Yap, including selfmade data collections into the core of a game engine is a decision that should not be made lightly. The whole reason I found out about this performance issue was because I was quite frankly furious because there was no substantial and reproducable performance data provided, yet assumptions were running wild.
At that point I thought: am I going to just believe it, or am I going to verify it because I prefer to *know*?
[…] common use case.) Now, there is some contention about the speed of ccArray in cocos2d. For example, this post argues that it’s unfair to count the NSNumber wrapping time against NSMutableArray.
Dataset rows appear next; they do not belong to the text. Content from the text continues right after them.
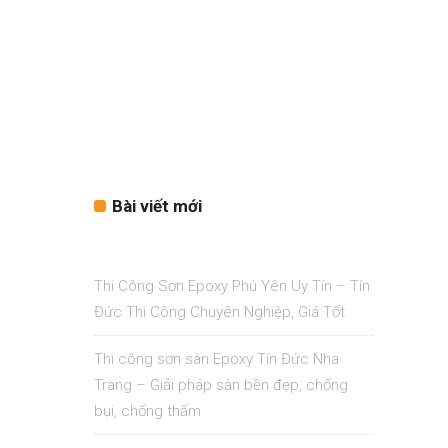
Bài viết mới
Thi Công Sơn Epoxy Phú Yên Uy Tín – Tín
Đức Thi Công Chuyên Nghiệp, Giá Tốt
Thi công sơn sàn Epoxy Tín Đức Nha
Trang – Giải pháp sàn bền đẹp, chống
bụi, chống thấm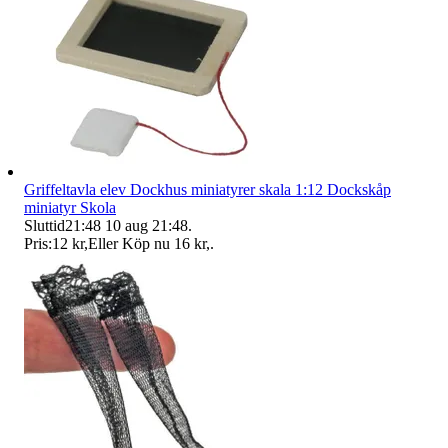
Griffeltavla elev Dockhus miniatyrer skala 1:12 Dockskåp
miniatyr Skola
Sluttid
21:48
10 aug 21:48
.
Pris:
12 kr
,
Eller Köp nu
16 kr
,
.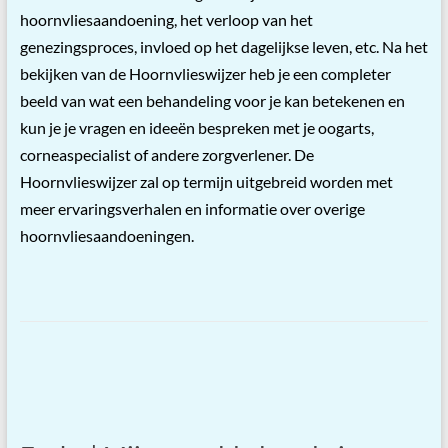
hoornvliesaandoening, het verloop van het
genezingsproces, invloed op het dagelijkse leven, etc. Na het
bekijken van de Hoornvlieswijzer heb je een completer
beeld van wat een behandeling voor je kan betekenen en
kun je je vragen en ideeën bespreken met je oogarts,
corneaspecialist of andere zorgverlener. De
Hoornvlieswijzer zal op termijn uitgebreid worden met
meer ervaringsverhalen en informatie over overige
hoornvliesaandoeningen.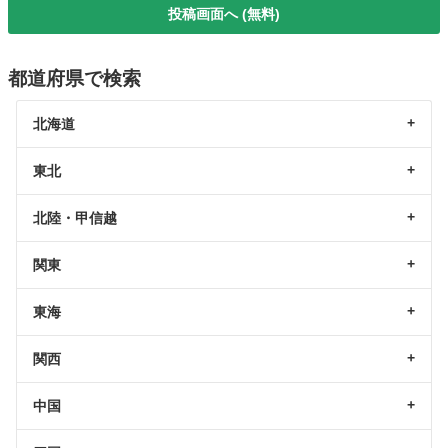
投稿画面へ (無料)
都道府県で検索
北海道
東北
北陸・甲信越
関東
東海
関西
中国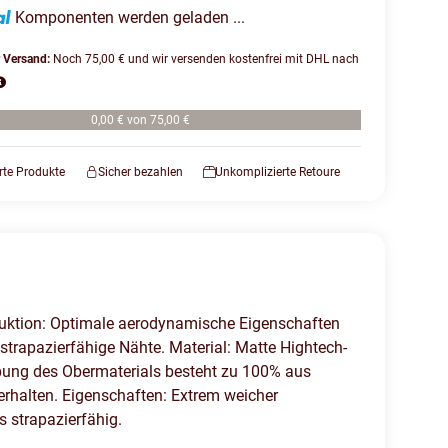
Komponenten werden geladen ...
r Versand:
Noch 75,00 € und wir versenden kostenfrei mit DHL nach
0,00 € von 75,00 €
erte Produkte
Sicher bezahlen
Unkomplizierte Retoure
truktion: Optimale aerodynamische Eigenschaften
strapazierfähige Nähte. Material: Matte Hightech-
ebung des Obermaterials besteht zu 100% aus
erhalten. Eigenschaften: Extrem weicher
 strapazierfähig.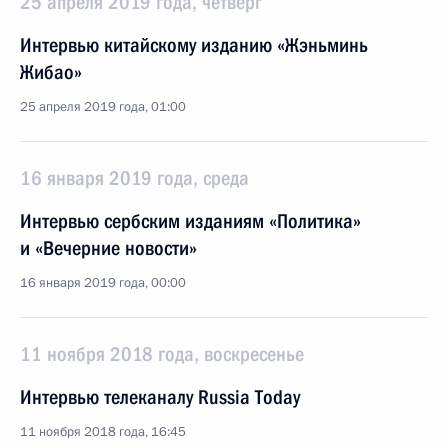
25 апреля 2019 года, четверг
Интервью китайскому изданию «Жэньминь
Жибао»
25 апреля 2019 года, 01:00
16 января 2019 года, среда
Интервью сербским изданиям «Политика»
и «Вечерние новости»
16 января 2019 года, 00:00
11 ноября 2018 года, воскресенье
Интервью телеканалу Russia Today
11 ноября 2018 года, 16:45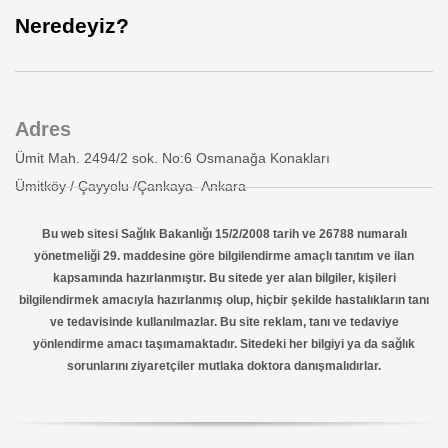
Neredeyiz?
Adres
Ümit Mah. 2494/2 sok. No:6 Osmanağa Konakları
Ümitköy / Çayyolu /Çankaya- Ankara
Bu web sitesi Sağlık Bakanlığı 15/2/2008 tarih ve 26788 numaralı
yönetmeliği 29. maddesine göre bilgilendirme amaçlı tanıtım ve ilan
kapsamında hazırlanmıştır. Bu sitede yer alan bilgiler, kişileri
bilgilendirmek amacıyla hazırlanmış olup, hiçbir şekilde hastalıkların tanı
ve tedavisinde kullanılmazlar. Bu site reklam, tanı ve tedaviye
yönlendirme amacı taşımamaktadır. Sitedeki her bilgiyi ya da sağlık
sorunlarını ziyaretçiler mutlaka doktora danışmalıdırlar.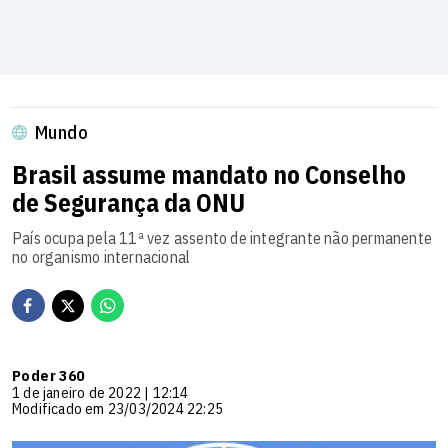
Mundo
Brasil assume mandato no Conselho
de Segurança da ONU
País ocupa pela 11ª vez assento de integrante não permanente
no organismo internacional
Poder 360
1 de janeiro de 2022 | 12:14
Modificado em 23/03/2024 22:25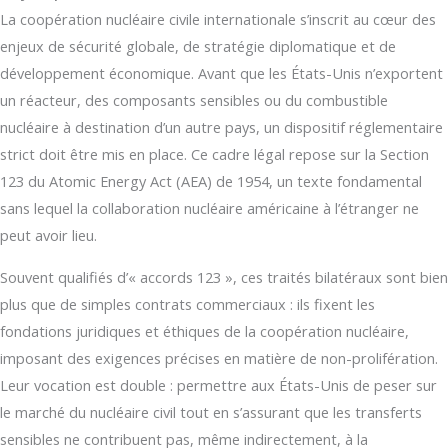
La coopération nucléaire civile internationale s’inscrit au cœur des
enjeux de sécurité globale, de stratégie diplomatique et de
développement économique. Avant que les États-Unis n’exportent
un réacteur, des composants sensibles ou du combustible
nucléaire à destination d’un autre pays, un dispositif réglementaire
strict doit être mis en place. Ce cadre légal repose sur la Section
123 du Atomic Energy Act (AEA) de 1954, un texte fondamental
sans lequel la collaboration nucléaire américaine à l’étranger ne
peut avoir lieu.
Souvent qualifiés d’« accords 123 », ces traités bilatéraux sont bien
plus que de simples contrats commerciaux : ils fixent les
fondations juridiques et éthiques de la coopération nucléaire,
imposant des exigences précises en matière de non-prolifération.
Leur vocation est double : permettre aux États-Unis de peser sur
le marché du nucléaire civil tout en s’assurant que les transferts
sensibles ne contribuent pas, même indirectement, à la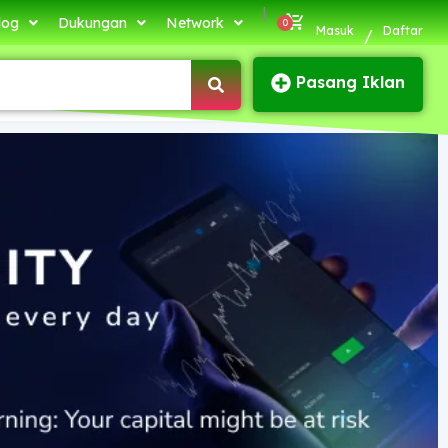
|
log
Dukungan
Network
Masuk
Daftar
/
Pasang Iklan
Well, […]
[…] been over a year since I last compared the performance of CCArray with NSArray and NSMutableArray. While doing these tests I found that CCArray’s insertObjectAtIndex and removeObjectAtIndex […]
The second to last test, removeObjectAtIndex, isnt really interesting because CCarray remakes the array while nsmutablearray does not. What I would be really curious to see is how CCArrays’s fastRemoveObjectAtIndex stacks up against these. It sacrifices order for speed by moving the last object into the spot of the deleted object.
I purposefully left that out because this method violates the idea of an array’s elements remaining in the order they were added to it, unless you explicitly insert or swap elements. In cocos2d using this method can have undesired side effects, like changing the order in which nodes are drawn. This is the kind of optimization I frown upon having in a public API, meaning one that creates (not so obvious) side-effects in favor of speed. I worry that posting better performance results for this method might drive people to use it without fully understanding the consequences. And who does, really? I ran into an issue that cost me 2 hours of my time because I was using this method and it changed the order in which the nodes were updated.